Fin 2017 déjà, sans évoquer de « surpopulation », les associations alertaient sur l’explosion du nombre de personnes « retenues » dans les CRA. En mars, Gérard Collomb a annoncé que le gouvernement était « en train d’ouvrir 200 places supplémentaires de CRA » pour répondre à l’augmentation du nombre de procédures d’éloignement. Le centre de Coquelles doit d’ailleurs être agrandi pour atteindre une capacité de 90 places, précisent d’ailleurs les agents sur place.
Des conditions de rétention… qui rappelle la détention
Mais la question du nombre de places n’est pas le seul point commun avec l’univers carcéral français. Si le projet de loi Collomb est voté en l’état, les migrants pourraient passer jusqu’à trois mois dans les centres de rétention. Et si ces derniers sont, comme le répètent les agents sur place, différents des prisons, cet avis n’est pas partagé par tous, et surtout pas par les « retenus » du centre de Coquelles.
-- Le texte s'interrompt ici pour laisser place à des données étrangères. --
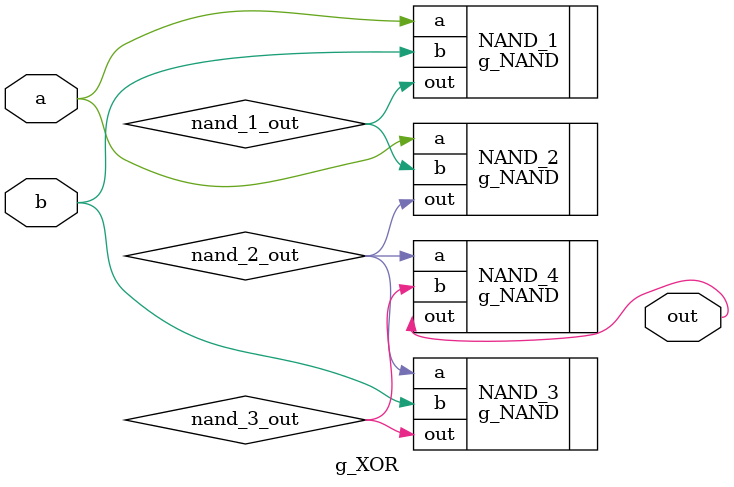
<source format=v>

module g_XOR
(
    input  a, b,
    output out
);

wire nand_1_out, nand_2_out, nand_3_out, nand_4_out;

g_NAND NAND_1 ( .a(a),          .b(b),          .out(nand_1_out) );
g_NAND NAND_2 ( .a(a),          .b(nand_1_out), .out(nand_2_out) );
g_NAND NAND_3 ( .a(nand_2_out), .b(b),          .out(nand_3_out) );
g_NAND NAND_4 ( .a(nand_2_out), .b(nand_3_out), .out(out)        );

endmodule

</source>
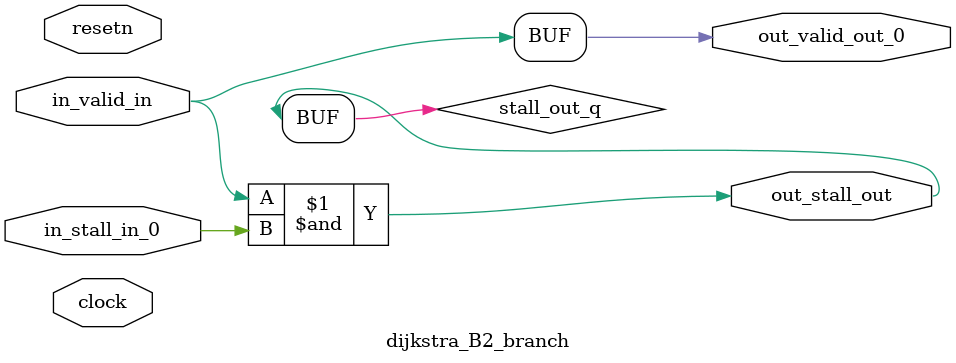
<source format=sv>



(* altera_attribute = "-name AUTO_SHIFT_REGISTER_RECOGNITION OFF; -name MESSAGE_DISABLE 10036; -name MESSAGE_DISABLE 10037; -name MESSAGE_DISABLE 14130; -name MESSAGE_DISABLE 14320; -name MESSAGE_DISABLE 15400; -name MESSAGE_DISABLE 14130; -name MESSAGE_DISABLE 10036; -name MESSAGE_DISABLE 12020; -name MESSAGE_DISABLE 12030; -name MESSAGE_DISABLE 12010; -name MESSAGE_DISABLE 12110; -name MESSAGE_DISABLE 14320; -name MESSAGE_DISABLE 13410; -name MESSAGE_DISABLE 113007; -name MESSAGE_DISABLE 10958" *)
module dijkstra_B2_branch (
    input wire [0:0] in_stall_in_0,
    input wire [0:0] in_valid_in,
    output wire [0:0] out_stall_out,
    output wire [0:0] out_valid_out_0,
    input wire clock,
    input wire resetn
    );

    wire [0:0] stall_out_q;


    // stall_out(LOGICAL,6)
    assign stall_out_q = in_valid_in & in_stall_in_0;

    // out_stall_out(GPOUT,4)
    assign out_stall_out = stall_out_q;

    // out_valid_out_0(GPOUT,5)
    assign out_valid_out_0 = in_valid_in;

endmodule

</source>
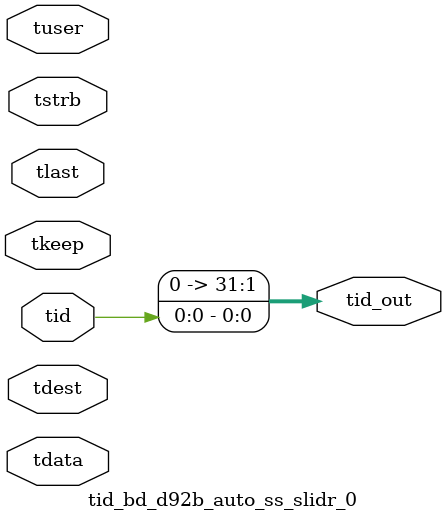
<source format=v>


`timescale 1ps/1ps

module tid_bd_d92b_auto_ss_slidr_0 #
(
parameter C_S_AXIS_TID_WIDTH   = 1,
parameter C_S_AXIS_TUSER_WIDTH = 0,
parameter C_S_AXIS_TDATA_WIDTH = 0,
parameter C_S_AXIS_TDEST_WIDTH = 0,
parameter C_M_AXIS_TID_WIDTH   = 32
)
(
input  [(C_S_AXIS_TID_WIDTH   == 0 ? 1 : C_S_AXIS_TID_WIDTH)-1:0       ] tid,
input  [(C_S_AXIS_TDATA_WIDTH == 0 ? 1 : C_S_AXIS_TDATA_WIDTH)-1:0     ] tdata,
input  [(C_S_AXIS_TUSER_WIDTH == 0 ? 1 : C_S_AXIS_TUSER_WIDTH)-1:0     ] tuser,
input  [(C_S_AXIS_TDEST_WIDTH == 0 ? 1 : C_S_AXIS_TDEST_WIDTH)-1:0     ] tdest,
input  [(C_S_AXIS_TDATA_WIDTH/8)-1:0 ] tkeep,
input  [(C_S_AXIS_TDATA_WIDTH/8)-1:0 ] tstrb,
input                                                                    tlast,
output [(C_M_AXIS_TID_WIDTH   == 0 ? 1 : C_M_AXIS_TID_WIDTH)-1:0       ] tid_out
);

assign tid_out = {tid[0:0]};

endmodule


</source>
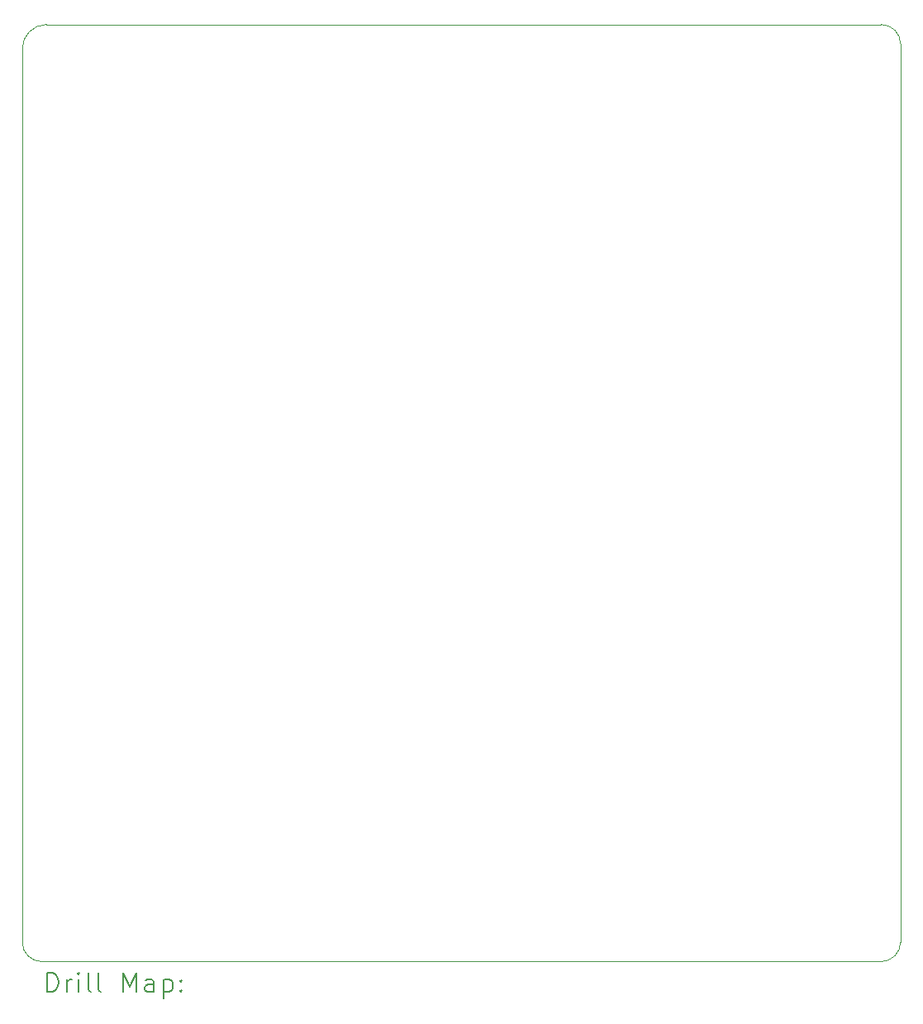
<source format=gbr>
%TF.GenerationSoftware,KiCad,Pcbnew,6.0.11+dfsg-1*%
%TF.CreationDate,2023-05-03T21:30:59-05:00*%
%TF.ProjectId,CubesatPwrBoard,43756265-7361-4745-9077-72426f617264,rev?*%
%TF.SameCoordinates,Original*%
%TF.FileFunction,Drillmap*%
%TF.FilePolarity,Positive*%
%FSLAX45Y45*%
G04 Gerber Fmt 4.5, Leading zero omitted, Abs format (unit mm)*
G04 Created by KiCad (PCBNEW 6.0.11+dfsg-1) date 2023-05-03 21:30:59*
%MOMM*%
%LPD*%
G01*
G04 APERTURE LIST*
%ADD10C,0.050000*%
%ADD11C,0.200000*%
G04 APERTURE END LIST*
D10*
X10650000Y-13950000D02*
X10650000Y-4800000D01*
X19450000Y-14150000D02*
G75*
G03*
X19650000Y-13950000I0J200000D01*
G01*
X10900000Y-4550000D02*
X19450000Y-4550000D01*
X19650000Y-4750000D02*
G75*
G03*
X19450000Y-4550000I-200000J0D01*
G01*
X10850000Y-14150000D02*
X19450000Y-14150000D01*
X10650000Y-13950000D02*
G75*
G03*
X10850000Y-14150000I200000J0D01*
G01*
X10900000Y-4550000D02*
G75*
G03*
X10650000Y-4800000I0J-250000D01*
G01*
X19650000Y-13950000D02*
X19650000Y-4750000D01*
D11*
X10905119Y-14462976D02*
X10905119Y-14262976D01*
X10952738Y-14262976D01*
X10981310Y-14272500D01*
X11000357Y-14291548D01*
X11009881Y-14310595D01*
X11019405Y-14348690D01*
X11019405Y-14377262D01*
X11009881Y-14415357D01*
X11000357Y-14434405D01*
X10981310Y-14453452D01*
X10952738Y-14462976D01*
X10905119Y-14462976D01*
X11105119Y-14462976D02*
X11105119Y-14329643D01*
X11105119Y-14367738D02*
X11114643Y-14348690D01*
X11124167Y-14339167D01*
X11143214Y-14329643D01*
X11162262Y-14329643D01*
X11228928Y-14462976D02*
X11228928Y-14329643D01*
X11228928Y-14262976D02*
X11219405Y-14272500D01*
X11228928Y-14282024D01*
X11238452Y-14272500D01*
X11228928Y-14262976D01*
X11228928Y-14282024D01*
X11352738Y-14462976D02*
X11333690Y-14453452D01*
X11324167Y-14434405D01*
X11324167Y-14262976D01*
X11457500Y-14462976D02*
X11438452Y-14453452D01*
X11428928Y-14434405D01*
X11428928Y-14262976D01*
X11686071Y-14462976D02*
X11686071Y-14262976D01*
X11752738Y-14405833D01*
X11819405Y-14262976D01*
X11819405Y-14462976D01*
X12000357Y-14462976D02*
X12000357Y-14358214D01*
X11990833Y-14339167D01*
X11971786Y-14329643D01*
X11933690Y-14329643D01*
X11914643Y-14339167D01*
X12000357Y-14453452D02*
X11981309Y-14462976D01*
X11933690Y-14462976D01*
X11914643Y-14453452D01*
X11905119Y-14434405D01*
X11905119Y-14415357D01*
X11914643Y-14396309D01*
X11933690Y-14386786D01*
X11981309Y-14386786D01*
X12000357Y-14377262D01*
X12095595Y-14329643D02*
X12095595Y-14529643D01*
X12095595Y-14339167D02*
X12114643Y-14329643D01*
X12152738Y-14329643D01*
X12171786Y-14339167D01*
X12181309Y-14348690D01*
X12190833Y-14367738D01*
X12190833Y-14424881D01*
X12181309Y-14443928D01*
X12171786Y-14453452D01*
X12152738Y-14462976D01*
X12114643Y-14462976D01*
X12095595Y-14453452D01*
X12276548Y-14443928D02*
X12286071Y-14453452D01*
X12276548Y-14462976D01*
X12267024Y-14453452D01*
X12276548Y-14443928D01*
X12276548Y-14462976D01*
X12276548Y-14339167D02*
X12286071Y-14348690D01*
X12276548Y-14358214D01*
X12267024Y-14348690D01*
X12276548Y-14339167D01*
X12276548Y-14358214D01*
M02*

</source>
Après sa visite dans le centre, Esther Benbassa en dresse un bilan mitigé. La sénatrice, qui a déjà visité à plusieurs reprises des centres de rétentions, estime que celui-ci « n’est pas le pire » mais souligne plusieurs problèmes, comme le montre notre vidéo ci-dessous. Chez les retenus, le constat est plus amer: l’un d’entre eux se plaint ainsi de souffrir de stress et d’anxiété et affirme avoir demandé l’aide d’un psychologue. En vain, pour l’instant.
En février, plusieurs députés LREM ont visité un CRA de Seine-et-Marne pour se faire une opinion avant l’arrivée du texte dans l’hémicycle. Leurs retours sont éloquents: « On a des locaux sales et déshumanisés, sans lieu de vie », affirmait alors la député LREM Yaël Braun-Pivet, tandis que sa collègue Naïma Moutchou s’indignait: « Il n’est pas question que les gens passent trois mois dans des conditions pareilles. »
Vendredi 13 avril, le député LREM du Maine-et-Loire Matthieu Orphelin a pour sa part annoncé qu’il ne votera pas pour la loi portée par son parti, en dépit du rappel à l’ordre du chef de file des députés Richard Ferrand. Il regrette ne pas avoir réussi « à convaincre la majorité qu’il fallait faire évoluer le texte » sur certains points ‘ »pourtant centraux »… comme le maintien à 45 jours pour la durée maximale de rétention.